Drivers whose trucks and SUVs are too long for angled parking spaces in downtown Bend will no longer receive warnings or tickets, and those who’ve been fined for blocking traffic will get their money back.
The city of Bend stepped up enforcement to address problems with oversize or poorly parked vehicles blocking traffic since July, when Wall and Bond streets were repaved and repainted. Since, hundreds of drivers have received warnings, and 27 were given a $50 ticket.
All of those tickets are being voided, and four drivers who paid their tickets will get refunds, according to a note City Manager Eric King sent city councilors this week.
“There was a disconnect between the intent and how it was being enforced,” he said at Wednesday’s Bend City Council meeting.
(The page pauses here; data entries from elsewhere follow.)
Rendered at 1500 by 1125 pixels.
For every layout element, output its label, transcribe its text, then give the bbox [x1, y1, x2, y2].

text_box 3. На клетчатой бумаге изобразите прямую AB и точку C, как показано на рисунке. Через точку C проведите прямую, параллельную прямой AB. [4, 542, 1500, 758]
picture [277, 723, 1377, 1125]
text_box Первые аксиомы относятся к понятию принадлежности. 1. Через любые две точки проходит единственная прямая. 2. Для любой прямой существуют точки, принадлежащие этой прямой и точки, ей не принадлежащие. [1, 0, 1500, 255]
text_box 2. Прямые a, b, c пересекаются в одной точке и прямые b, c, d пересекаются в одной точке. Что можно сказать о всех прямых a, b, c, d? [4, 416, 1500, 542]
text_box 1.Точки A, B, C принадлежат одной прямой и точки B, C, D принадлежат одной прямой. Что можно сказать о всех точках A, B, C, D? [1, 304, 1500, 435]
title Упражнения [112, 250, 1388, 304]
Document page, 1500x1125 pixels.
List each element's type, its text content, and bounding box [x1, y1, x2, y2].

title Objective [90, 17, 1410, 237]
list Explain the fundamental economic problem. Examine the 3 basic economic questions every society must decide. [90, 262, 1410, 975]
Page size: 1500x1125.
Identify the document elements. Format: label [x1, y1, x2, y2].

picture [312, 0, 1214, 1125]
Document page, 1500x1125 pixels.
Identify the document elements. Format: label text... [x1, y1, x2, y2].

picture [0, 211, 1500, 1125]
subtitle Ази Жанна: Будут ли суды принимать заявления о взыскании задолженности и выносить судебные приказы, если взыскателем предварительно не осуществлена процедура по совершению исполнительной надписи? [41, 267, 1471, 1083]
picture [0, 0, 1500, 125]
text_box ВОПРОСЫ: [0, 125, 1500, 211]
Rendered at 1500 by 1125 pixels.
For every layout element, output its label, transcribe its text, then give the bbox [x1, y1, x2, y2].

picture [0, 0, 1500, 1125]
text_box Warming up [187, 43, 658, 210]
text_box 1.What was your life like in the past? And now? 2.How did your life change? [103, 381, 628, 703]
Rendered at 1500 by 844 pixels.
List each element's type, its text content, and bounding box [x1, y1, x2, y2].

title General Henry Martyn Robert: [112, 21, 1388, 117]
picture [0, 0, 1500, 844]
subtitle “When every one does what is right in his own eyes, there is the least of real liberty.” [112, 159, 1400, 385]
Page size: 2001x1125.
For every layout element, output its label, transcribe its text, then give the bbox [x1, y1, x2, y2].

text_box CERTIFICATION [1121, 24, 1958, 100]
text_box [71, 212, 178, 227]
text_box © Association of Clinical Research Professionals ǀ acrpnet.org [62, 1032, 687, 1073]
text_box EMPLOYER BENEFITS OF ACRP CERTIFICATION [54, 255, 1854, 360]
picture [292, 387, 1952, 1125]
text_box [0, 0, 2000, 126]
The city is temporarily suspending enforcement of the policy, but it intends to prevent parked cars from blocking travel lanes, according to King’s memo.
Drivers often have to swerve to avoid trucks extending into traffic lanes on Wall and Bond streets, according to comments from a parking study completed this summer.
The two-lane one-way streets have diagonal parking on both sides. Oregon Avenue also has diagonal parking between Bond Street and Hawthorne Avenue.
The angled stalls are a standard 19.5 feet, still a bit longer than most large SUVs or pickups. But adding a bike rack to the back of a car or truck or failing to pull all the way forward could violate the city’s suspended policy.
Suspending the policy is a good idea, said Councilor Nathan Boddie, who previously said the city shouldn’t enforce any traffic laws without making sure drivers know the rules and have clear signs.
“That really was built to set people on fire,” Boddie said. “It’s not what was intended, and it’s not a good idea for how people get around Bend.”
The city clarified its downtown parking policy once since July, giving drivers a clean slate and allowing those who had been warned to receive another warning before any tickets.
The warnings and tickets discouraged customers of downtown businesses, said Rod Porsche, executive director of the Downtown Bend Business Association. He asked the city to stop warnings and tickets until it can be sure Diamond Parking, the company that enforces parking violations downtown, understands how to enforce the policy.
“We have a lot of SUVs,” Porsche said. “We have a lot of trucks in the city, and we need to be welcoming to these folks.”
Downtown business owners, many of whom work behind the counter at their shops and talk to customers, have heard a lot from customers who were confused or frustrated by the parking policy, he said.
“As a downtown organization, we welcome your large SUVs,” Porsche said. “A Chevy Avalanche should be able to park downtown.”
At 18.4 feet, a Chevrolet Avalanche would be a tight fit in angled downtown parking spaces. However, large vehicles are able to park without impeding traffic in the downtown parking garage, in parallel spots on other downtown streets and in the Mirror Pond parking lots.